[Source records Boundary: Start]

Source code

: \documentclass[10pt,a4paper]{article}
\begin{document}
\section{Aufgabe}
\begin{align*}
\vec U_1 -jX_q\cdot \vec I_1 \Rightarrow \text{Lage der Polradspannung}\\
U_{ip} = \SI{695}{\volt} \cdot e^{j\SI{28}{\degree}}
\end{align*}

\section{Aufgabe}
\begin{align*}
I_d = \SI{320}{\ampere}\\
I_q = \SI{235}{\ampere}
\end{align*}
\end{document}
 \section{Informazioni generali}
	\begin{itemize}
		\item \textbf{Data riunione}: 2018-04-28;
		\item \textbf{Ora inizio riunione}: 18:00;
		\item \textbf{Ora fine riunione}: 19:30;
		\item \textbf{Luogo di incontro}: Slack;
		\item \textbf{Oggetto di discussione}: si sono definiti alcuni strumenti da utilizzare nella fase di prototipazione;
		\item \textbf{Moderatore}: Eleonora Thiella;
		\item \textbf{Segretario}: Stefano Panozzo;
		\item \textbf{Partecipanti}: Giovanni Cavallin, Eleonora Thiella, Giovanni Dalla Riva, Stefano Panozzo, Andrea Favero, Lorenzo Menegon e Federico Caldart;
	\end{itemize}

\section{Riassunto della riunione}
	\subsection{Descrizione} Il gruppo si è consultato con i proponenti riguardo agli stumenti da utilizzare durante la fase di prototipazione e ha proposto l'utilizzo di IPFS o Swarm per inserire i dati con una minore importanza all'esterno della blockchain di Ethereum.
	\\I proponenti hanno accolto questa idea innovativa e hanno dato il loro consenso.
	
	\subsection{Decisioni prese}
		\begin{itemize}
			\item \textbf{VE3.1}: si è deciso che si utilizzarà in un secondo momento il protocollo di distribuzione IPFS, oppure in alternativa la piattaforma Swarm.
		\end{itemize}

[Source records Boundary: End]

- _Problem_: Starting at the line in the records above that contains "fase di prototipazione;", output every line up to and including the last one, with nothing added.

- _Exercise output_:
		\item \textbf{Oggetto di discussione}: si sono definiti alcuni strumenti da utilizzare nella fase di prototipazione;
		\item \textbf{Moderatore}: Eleonora Thiella;
		\item \textbf{Segretario}: Stefano Panozzo;
		\item \textbf{Partecipanti}: Giovanni Cavallin, Eleonora Thiella, Giovanni Dalla Riva, Stefano Panozzo, Andrea Favero, Lorenzo Menegon e Federico Caldart;
	\end{itemize}

\section{Riassunto della riunione}
	\subsection{Descrizione} Il gruppo si è consultato con i proponenti riguardo agli stumenti da utilizzare durante la fase di prototipazione e ha proposto l'utilizzo di IPFS o Swarm per inserire i dati con una minore importanza all'esterno della blockchain di Ethereum.
	\\I proponenti hanno accolto questa idea innovativa e hanno dato il loro consenso.
	
	\subsection{Decisioni prese}
		\begin{itemize}
			\item \textbf{VE3.1}: si è deciso che si utilizzarà in un secondo momento il protocollo di distribuzione IPFS, oppure in alternativa la piattaforma Swarm.
		\end{itemize}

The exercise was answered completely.